Wim van Loon, Managing Director at SGS Benelux, said: “SGS is an innovative company and the experience we gained from developing our novel H3N2 challenge strain to combat influenza has allowed us to look at new opportunities, such as this collaboration. It is hoped that the result of this partnership will result in a new RSV vaccine being brought to market quickly and safely, ultimately benefiting patients.”

The collaboration comes after SGS’s success in the development of a novel GMP-manufactured, non haemagglutinating, wild-type strain of Influenza A H3N2 (A/Belgium/4217/2015), which is approved for use as a challenge agent in studies demonstrating the early efficacy of influenza drugs and vaccines in healthy volunteers.

The performance of the human challenge or the controlled human infection model (CHIM) and the value of the efficacy data associated is directly related to the quality of the challenge agent. With recent failures seen at phase III for a number of promising pipeline products, de-risking the late phase element of drug development is more important than ever.

New influenza and RSV challenge agents, representing more recent circulating strains, with strong virological and host signals are essential for clinical evaluation if the model is to develop and provide the level of assurance required for successful candidate selection and progression.

SGS is a leading life sciences contract research organisation (CRO) providing clinical research, bioanalytical, biologics characterisation, biosafety and quality control testing.

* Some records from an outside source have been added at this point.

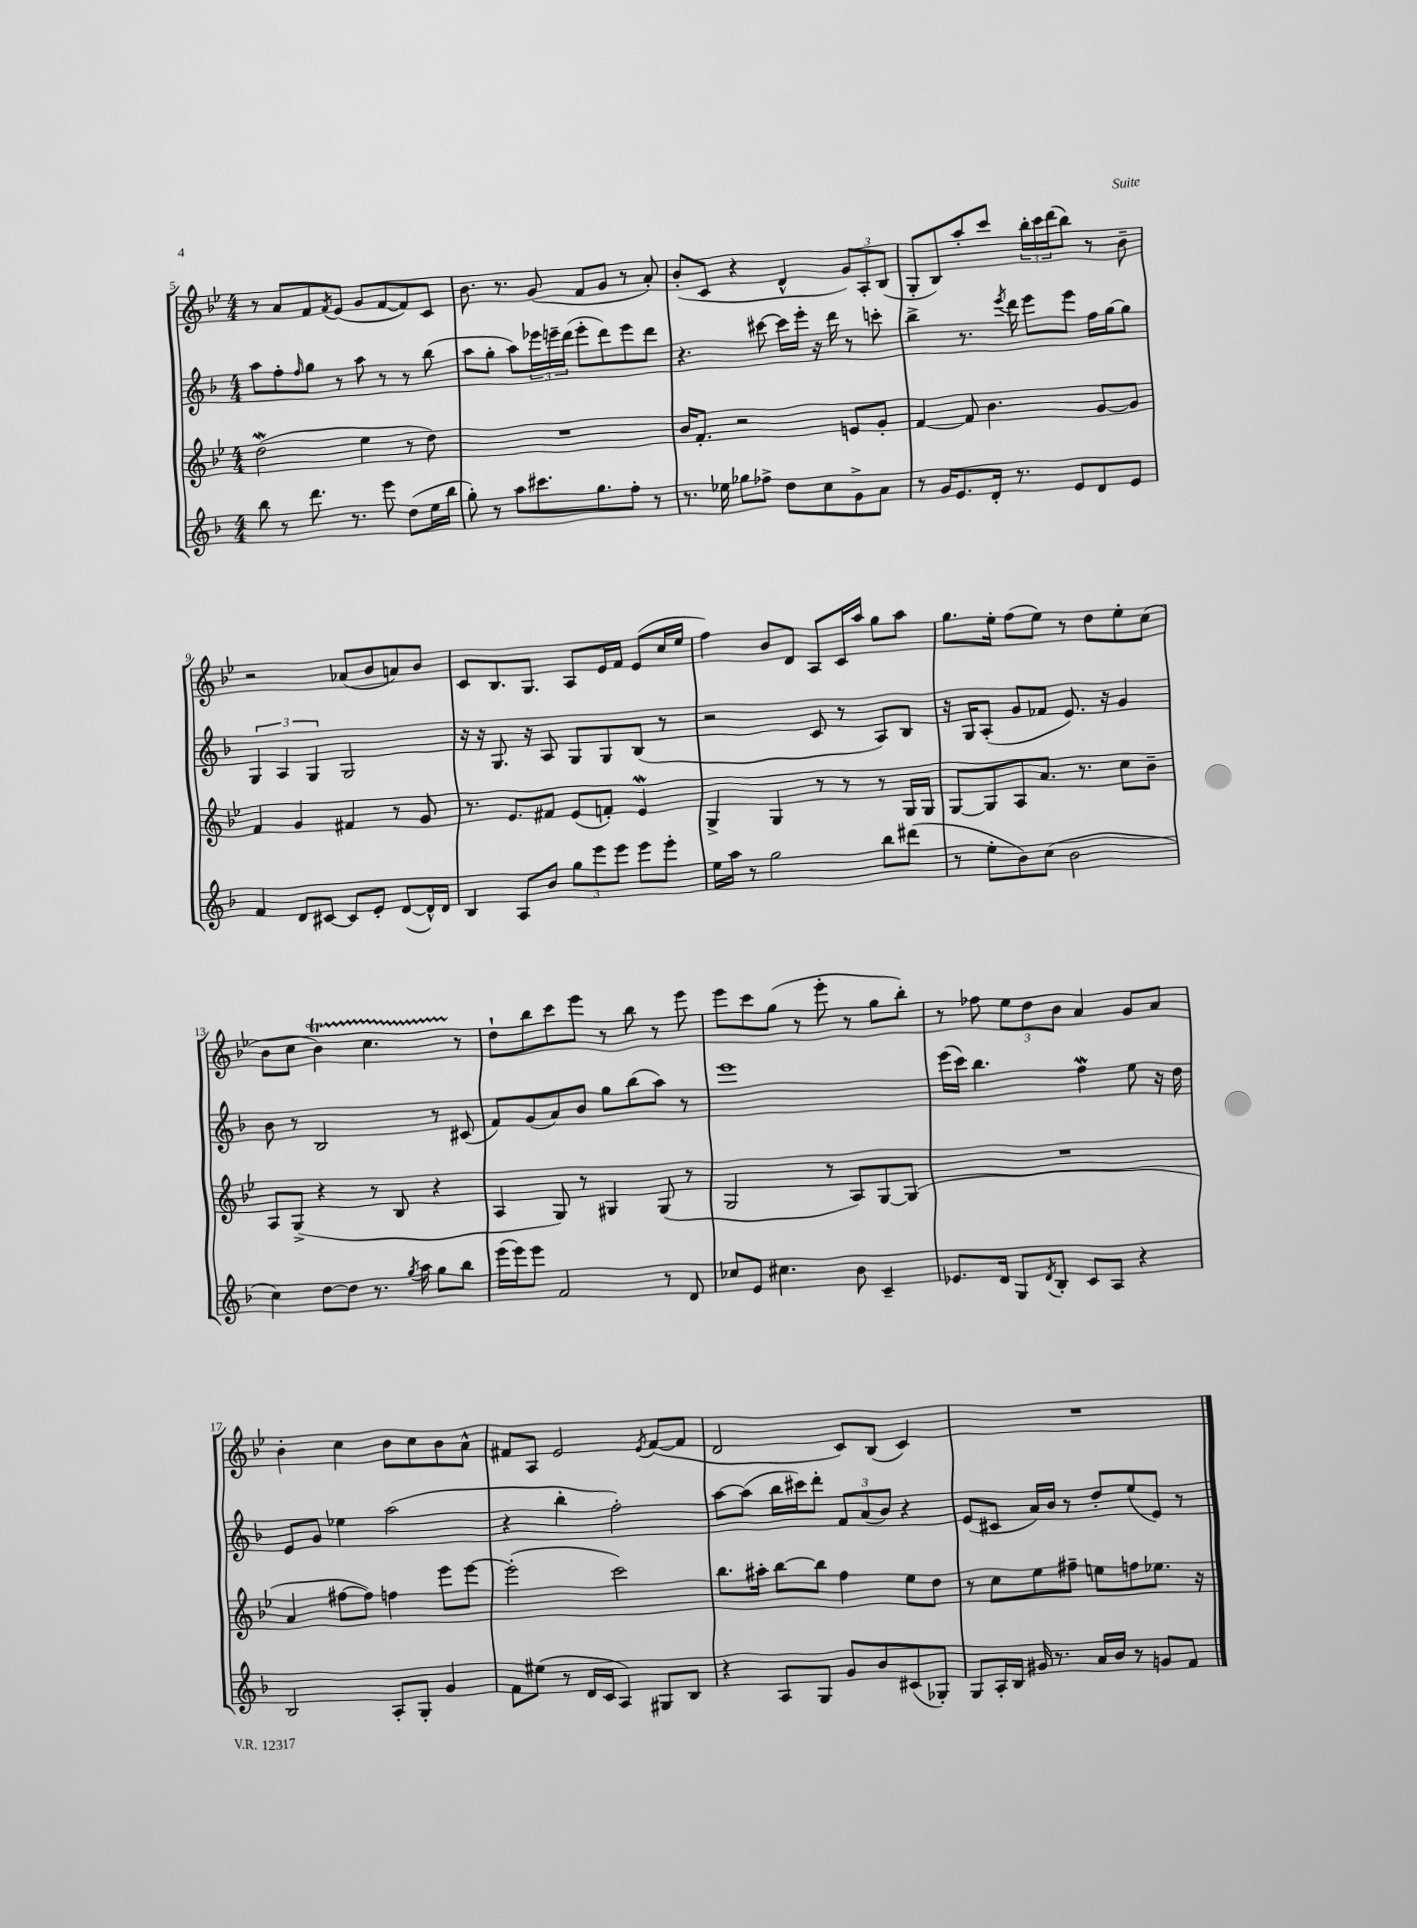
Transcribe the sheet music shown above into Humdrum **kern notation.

**kern	**kern	**kern	**kern
*staff4	*staff3	*staff2	*staff1
*clefG2	*clefG2	*clefG2	*clefG2
*k[b-]	*k[b-e-]	*k[b-]	*k[b-e-]
*M4/4	*M4/4	*M4/4	*M4/4
8bb-	(2dd	8aa	8r
8r	.	8ff'	8a
.	.	16qqff	.
8.ddd	.	8gg	8f
.	.	.	8qf
.	.	8r	(8e-
8.r	.	.	.
.	4ee-	8aa	8g
8eee	.	8r	[8f
(8dd	8r	8r	8f])
16ee	8dd)	(8bb-	8c
16bb-	.	.	.
=	=	=	=
8gg')	1r	8aa	8.b-
8r	.	8gg'	.
.	.	.	8.r
8aa	.	8aa)	.
8.ccc#	.	24eee-	(8g
.	.	24eee~	.
.	.	(24ddd	.
.	.	8eee'	8f
8.gg	.	.	.
.	.	8ddd)	8g
8ff'	.	8eee	8r
8r	.	8ddd	8a')
=	=	=	=
8.r	16b-	4.r	(8b-'
.	8.f'	.	.
.	.	.	8c
16ee-	.	.	.
8gg-	2r	.	4r
8ff-^	.	[8ccc#	.
8dd	.	16ccc#]	4d^^
.	.	16eee'	.
8cc	.	16r	.
.	.	16ddd	.
8g^	8e	8r	12g)
.	.	.	12A'
8a	8g'	8ccc'	.
.	.	.	(12B-
=	=	=	=
8r	[4f	4bb-^	8G'
16g	.	.	8B-)
8.e	.	.	.
.	8f]	8.r	8aa'
16d'	4.b-	.	8ccc
.	.	8qeee	.
8.r	.	16ddd	.
.	.	8eee	24bb-'
.	.	.	24ccc
.	.	.	(24ddd
8e	.	8eee	8bb-)
8d	[8g	16ff	8r
.	.	[16gg	.
8e	8g]	8gg]	8b-~
=	=	=	=
4f	4f	6G	2r
.	.	6A	.
8d	4g	.	.
.	.	6G	.
[8c#	.	.	.
8c#]	4f#	2G	(8a-
8e'	.	.	8b-
([8d	8r	.	8a)
16d^^])	8g	.	8b-
16d	.	.	.
=	=	=	=
4B-	8.r	16r	8c
.	.	16r	.
.	.	8.G	8.B-
.	8.e-	.	.
8A	.	.	.
.	.	16r	8.G
8b-	8f#	8A	.
12gg	(8e-	8G	8A
12eee	.	.	.
.	8f')	8G	16e-
12eee	.	.	.
.	.	.	16f
8eee	4e-	(8B-	(8e-
8eee'	.	8r	16cc
.	.	.	16ee-
=	=	=	=
16ee	4G^	2r	4ff)
16aa	.	.	.
8r	.	.	.
2gg	4G	.	8b-
.	.	.	8d
.	8r	8c	8A
.	8r	8r	16c
.	.	.	16aa
8bb-	8r	8A)	8gg
(8ddd#	16G	8B-	8aa
.	16G	.	.
=	=	=	=
8r	[8G	16r	8.gg
.	.	16G	.
8ee'	8G]	(8A'	.
.	.	.	16ee-'
8b-)	8A	8g	(8ff
(8cc	8.a	8f-	8ee-)
2b-	.	8.e)	8r
.	8.r	.	.
.	.	.	8dd
.	.	16r	.
.	8cc	4g	8ee-'
.	8b-~	.	(8cc
=	=	=	=
4cc)	8A	8b-	8b-
.	(8G^	8r	8cc
[8dd	4r	2B-	4b-)
8dd]	.	.	.
8.r	8r	.	4.cc
.	8B-	.	.
8qgg	.	.	.
16aa	.	.	.
8gg	4r	8r	.
8bb-	.	(8c#	8r
=	=	=	=
(16eee	4A	8f)	8dd`
16eee)	.	.	.
8eee	.	(8g	8bb-
2f	8G)	8a)	8ccc
.	8r	8b-	8eee-
.	4G#	8gg	8r
.	.	(8bb-	8bb-
8r	(8G#	8aa)	8r
8d	8r	8r	8eee-
=	=	=	=
8cc-	2G	1eee	8eee-
8e	.	.	8ccc
4.cc#	.	.	(8gg
.	.	.	8r
.	8r	.	8eee-'
8b-	8A)	.	8r
4c~	[8G	.	8gg
.	(8G]	.	8bb-')
=	=	=	=
8.e-	1r	(16eee	8r
.	.	16ccc)	.
.	.	4.bb-	8ff-
16d	.	.	.
8G	.	.	12ee-
.	.	.	12dd
8qd	.	.	.
8B-'	.	.	.
.	.	.	12b-
8c	.	4ff	4a
8A	.	.	.
4r	.	8ee	8g
.	.	16r	8a
.	.	16dd	.
=	=	=	=
2B-	4a	8e	4b-'
.	.	8g	.
.	[8ff#	4ee-	4cc
.	8ff#])	.	.
8A'	4ff	(2aa	8b-
8G'	.	.	8cc
4g	8eee-	.	8b-
.	[8eee-	.	8a^^
=	=	=	=
8f	(2eee-']	4r	8f#
(8ee#	.	.	8A
8r	.	4bb-'	2e-
16d	.	.	.
16c	.	.	.
4A)	2ccc)	2ff')	.
.	.	.	8qe-
8G#	.	.	([8f#
8B-	.	.	8f#]
=	=	=	=
4r	8.bb-	[8aa	2d
.	.	(8aa]	.
.	16aa#'	.	.
8A	[8bb-	16bb-	.
.	.	16ccc#)	.
8G	8bb-]	8ddd'	.
8g	4ff	12f	8c)
.	.	(12a	.
8b-	.	.	(8B-
.	.	12b-)	.
(8c#	8ee-	4r	4c)
8G-')	8dd	.	.
=	=	=	=
8G	8r	(8e	1r
16A'	8cc	8c#	.
16B-	.	.	.
16g#	8ee-	16a)	.
8.r	.	16b-	.
.	8ff#~	8r	.
16a	8ee	8dd'	.
16b-	.	.	.
8r	8ff	(8ee	.
8g	8.ee-	8e)	.
8f	.	8r	.
.	16r	.	.
==	==	==	==
*-	*-	*-	*-
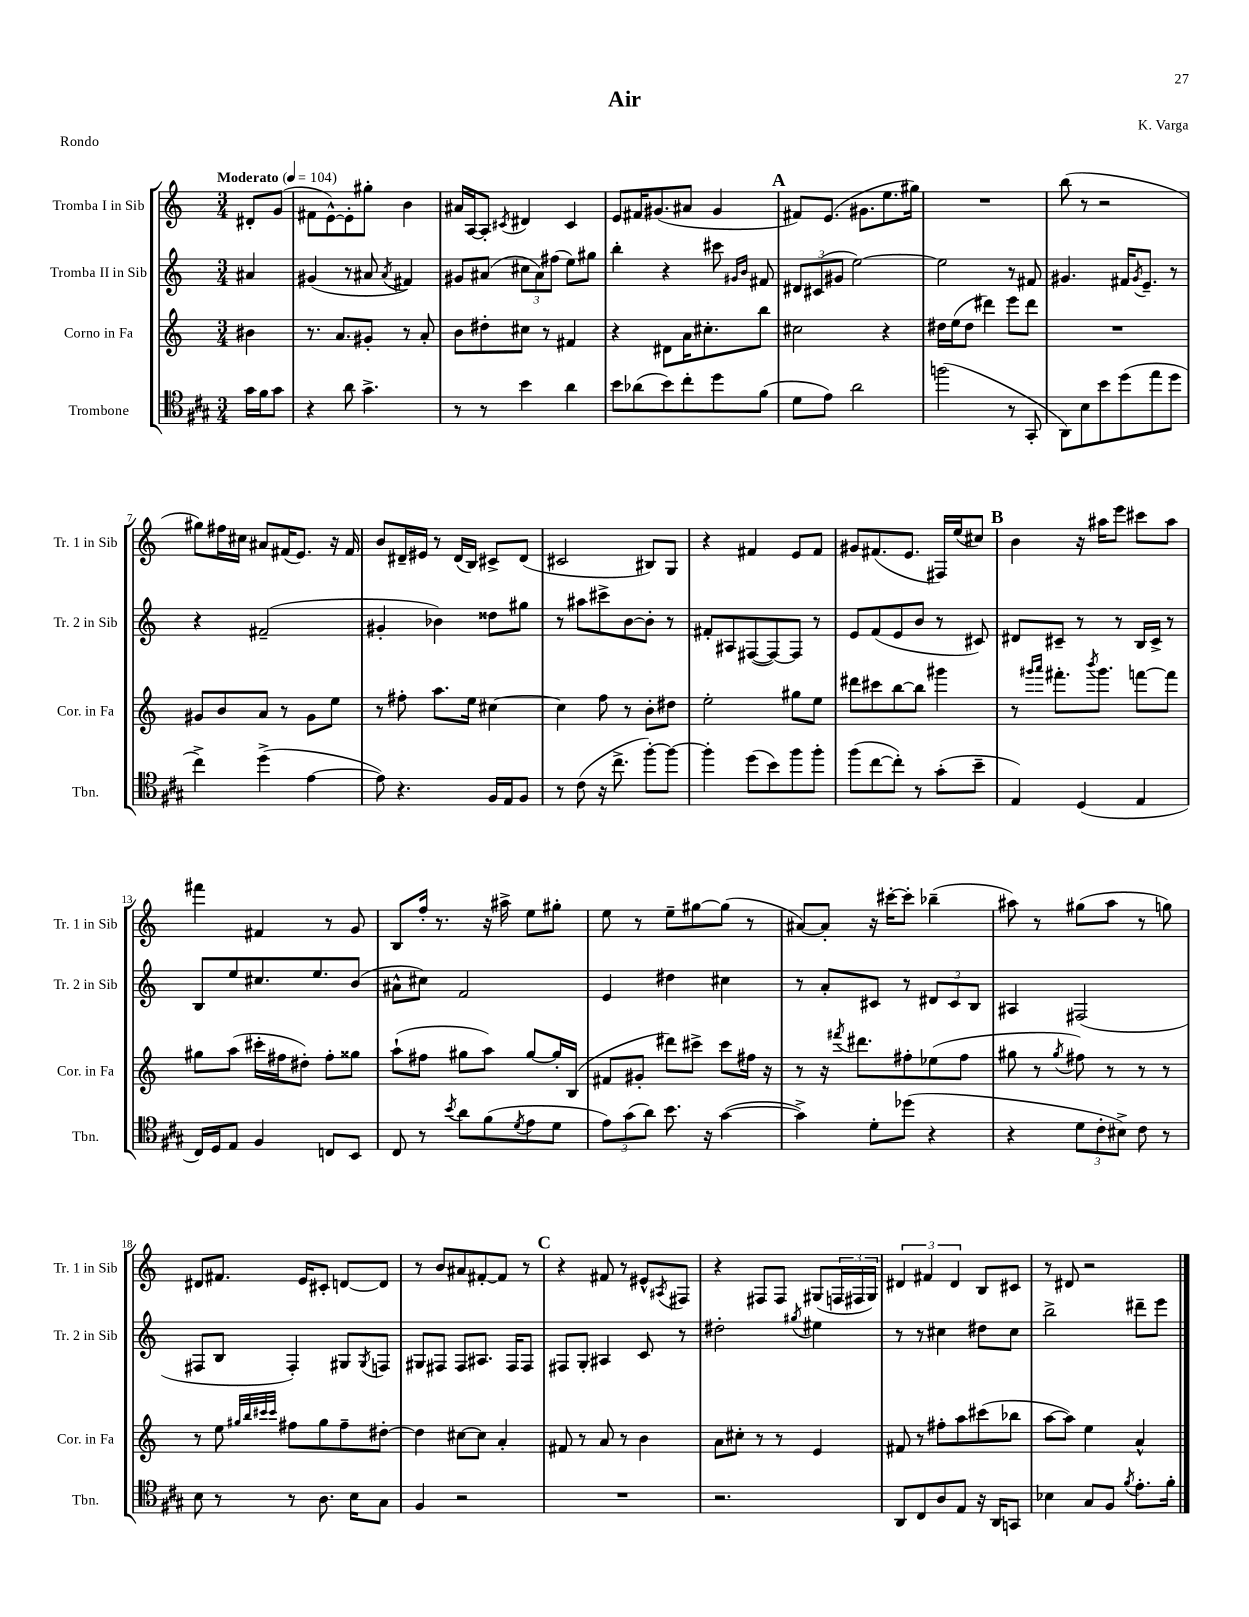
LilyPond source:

\header { title = "Air" composer = "K. Varga" piece = "Rondo" }
<<
\new StaffGroup <<
\new Staff = "s0" \with { instrumentName = "Tromba I in Sib" shortInstrumentName = "Tr. 1 in Sib" } {
    \clef treble \key c \major \numericTimeSignature \time 3/4 \partial 4 \tempo "Moderato" 4 = 104
    dis'8-. g'8( |
    fis'8 e'8~-^) e'8-. gis''8-. b'4 |
    ais'16 a16~ a8-. \acciaccatura { cis'8 } dis'4 cis'4 |
    e'8 fis'16 gis'8.( ais'8 gis'4 |
    \mark \markup { \bold "A" } fis'8) e'8.( gis'8. e''8. gis''16) |
    R2. |
    b''8( r8 r2 |
    gis''8) fis''16 cis''16 ais'8 fis'16( e'8.) r16 fis'16 |
    b'8 dis'16-- eis'16 r8 dis'16( b16) cis'8-> dis'8( |
    cis'2 bis8) g8 |
    r4 fis'4 e'8 fis'8 |
    gis'8 fis'8.( e'8. fis16) e''16( cis''8) |
    \mark \markup { \bold "B" } b'4 r16 ais''16 e'''8 cis'''8 ais''8 |
    fis'''4 fis'4 r8 g'8 |
    b8 f''16-. r8. r16 ais''16-> e''8 gis''8-. |
    e''8 r8 e''8-- gis''8~ gis''8( r8 |
    ais'8~) ais'8-. r16 cis'''16~-. cis'''8-. bes''4--( |
    ais''8) r8 gis''8( ais''8 r8 g''8) |
    dis'8 fis'8. e'16 cis'8-. d'8~ d'8 |
    r8 b'8 ais'8 fis'8~-. fis'8 r8 |
    \mark \markup { \bold "C" } r4 fis'8 r8 eis'8-^ \acciaccatura { ais8 } fis8 |
    r4 fis8 fis8 gis8( \tuplet 3/2 { f16 fis16 gis16) } |
    \tuplet 3/2 { dis'4 fis'4 dis'4 } b8 cis'8 |
    r8 dis'8 r2 \bar "|." |
}
\new Staff = "s1" \with { instrumentName = "Tromba II in Sib" shortInstrumentName = "Tr. 2 in Sib" } {
    \clef treble \key c \major \numericTimeSignature \time 3/4 \partial 4
    ais'4 |
    gis'4( r8 ais'8 \acciaccatura { ais'8 } fis'4) |
    gis'8 ais'8( \tuplet 3/2 { cis''8 ais'8) fis''8( } e''8) gis''8 |
    b''4-. r4 cis'''8 \grace { gis'16 b'16 } fis'8 |
    \mark \markup { \bold "A" } \tuplet 3/2 { dis'8 cis'8( gis'8 } e''2~) |
    e''2 r8 fis'8 |
    gis'4. fis'16 \acciaccatura { gis'8 } e'8.-- r8 |
    r4 fis'2--( |
    gis'4-. bes'4) disis''8 gis''8 |
    r8 ais''8 cis'''8-> b'8~ b'8-. r8 |
    fis'8-. ais8 fis8~( fis8~) fis8 r8 |
    e'8 f'8( e'8 b'8 r8 cis'8) |
    \mark \markup { \bold "B" } dis'8 cis'8-- r8 r8 b16 cis'16-> r8 |
    b8 e''8 cis''8. e''8. b'8( |
    ais'8-^ cis''8) f'2 |
    e'4 dis''4 cis''4 |
    r8 a'8-. cis'8 r8 \tuplet 3/2 { dis'8 cis'8 b8 } |
    ais4 fis2( |
    fis8 b8 fis4-.) gis8 \acciaccatura { gis8 } f8 |
    gis8 fis8 fis8 ais8. fis16 fis8 |
    \mark \markup { \bold "C" } fis8 g8-. ais4 c'8 r8 |
    dis''2-. \acciaccatura { gis''8 } eis''4 |
    r8 r8 cis''4 dis''8 cis''8 |
    b''2-> dis'''8-- e'''8 \bar "|." |
}
\new Staff = "s2" \with { instrumentName = "Corno in Fa" shortInstrumentName = "Cor. in Fa" } {
    \clef treble \key c \major \numericTimeSignature \time 3/4 \partial 4
    bis'4 |
    r8. a'8. gis'8-. r8 a'8-. |
    b'8 dis''8-. cis''8 r8 fis'4 |
    r4 dis'8 a'16 cis''8.-. b''8 |
    \mark \markup { \bold "A" } cis''2 r4 |
    dis''16 e''16( dis''8 dis'''4) e'''8 dis'''8 |
    R2. |
    gis'8 b'8 a'8 r8 gis'8 e''8 |
    r8 fis''8-. a''8. e''16 cis''4~ |
    cis''4 f''8 r8 b'8-. dis''8 |
    e''2-. gis''8 e''8 |
    dis'''8 cis'''8 b''8~ b''8 gis'''4 |
    \mark \markup { \bold "B" } r8 \grace { gis'''16 a'''16 } fis'''8.-. \acciaccatura { b'''8 } gis'''8. f'''8~ f'''8 |
    gis''8 a''8( cis'''16-. fis''16 dis''8-.) fis''8-. gisis''8 |
    a''8-!( fis''8 gis''8 a''8) gis''8~ gis''16-. b16( |
    fis'8 gis'8-. dis'''8) cis'''8-> cis'''8 fis''16 r16 |
    r8 r16 \acciaccatura { fis'''8 } dis'''8. fis''8-. ees''8( fis''8 |
    gis''8 r8 \acciaccatura { gis''8 } fis''8) r8 r8 r8 |
    r8 e''8 \grace { gis''32 b''32 cis'''32 cis'''32 } fis''8 gis''8 fis''8-- dis''8~-. |
    dis''4 cis''8~ cis''8 a'4-. |
    \mark \markup { \bold "C" } fis'8 r8 a'8 r8 b'4 |
    a'8 cis''8-. r8 r8 e'4 |
    fis'8 r8 fis''8-. a''8 cis'''8( bes''8 |
    a''8~ a''8) e''4 a'4-^ \bar "|." |
}
\new Staff = "s3" \with { instrumentName = "Trombone" shortInstrumentName = "Tbn." } {
    \clef tenor \key a \major \numericTimeSignature \time 3/4 \partial 4
    gis'16 fis'16 gis'8 |
    r4 a'8 gis'4.-> |
    r8 r8 b'4 a'4 |
    b'8 aes'8( b'8) cis''8-. d''8 fis'8( |
    \mark \markup { \bold "A" } d'8 e'8) a'2 |
    f''2( r8 gis,8-. |
    a,8) b8 b'8 d''8( e''8 d''8 |
    cis''4->) d''4->( e'4~ |
    e'8) r4. fis16 e16 fis8 |
    r8 cis'8( r16 cis''8.-> fis''8~-.) fis''8~ |
    fis''4-. d''8( b'8) fis''8 fis''8-. |
    fis''8( cis''8~ cis''8-.) r8 gis'8-.( b'8-- |
    \mark \markup { \bold "B" } e4) d4( e4 |
    cis16) d16 e8 fis4 c8 b,8 |
    cis8 r8 \acciaccatura { b'8 } a'8 fis'8( \acciaccatura { d'8 } e'8 d'8 |
    \tuplet 3/2 { e'8) gis'8( a'8) } b'8. r16 gis'4~( |
    gis'4->) d'8-. des''8( r4 |
    r4 \tuplet 3/2 { d'8 cis'8-. bis8->) } cis'8 r8 |
    b8 r8 r8 a8. b16 gis8 |
    fis4 r2 |
    \mark \markup { \bold "C" } R2. |
    r2. |
    a,8 cis8 a8 e8 r16 a,16 g,8 |
    bes4 gis8 fis8 \acciaccatura { fis'8 } e'8.-. fis'16-. \bar "|." |
}
>>
>>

Delivering solutions in Europe and the US, SGS offers clinical trial (Phase I to IV) services encompassing full early phase drug development consultancy and services, biometrics, PK/PD modelling and simulation, and regulatory and medical affairs consultancy.

SGS has its own clinical unit in Belgium and two phase I patient units based in Belgium and Hungary. SGS has a wealth of expertise in early phase clinical trials, first in human (FIH) studies, human challenge testing and complex PK/PD studies with a focus on infectious diseases, vaccines, and respiratory therapeutics.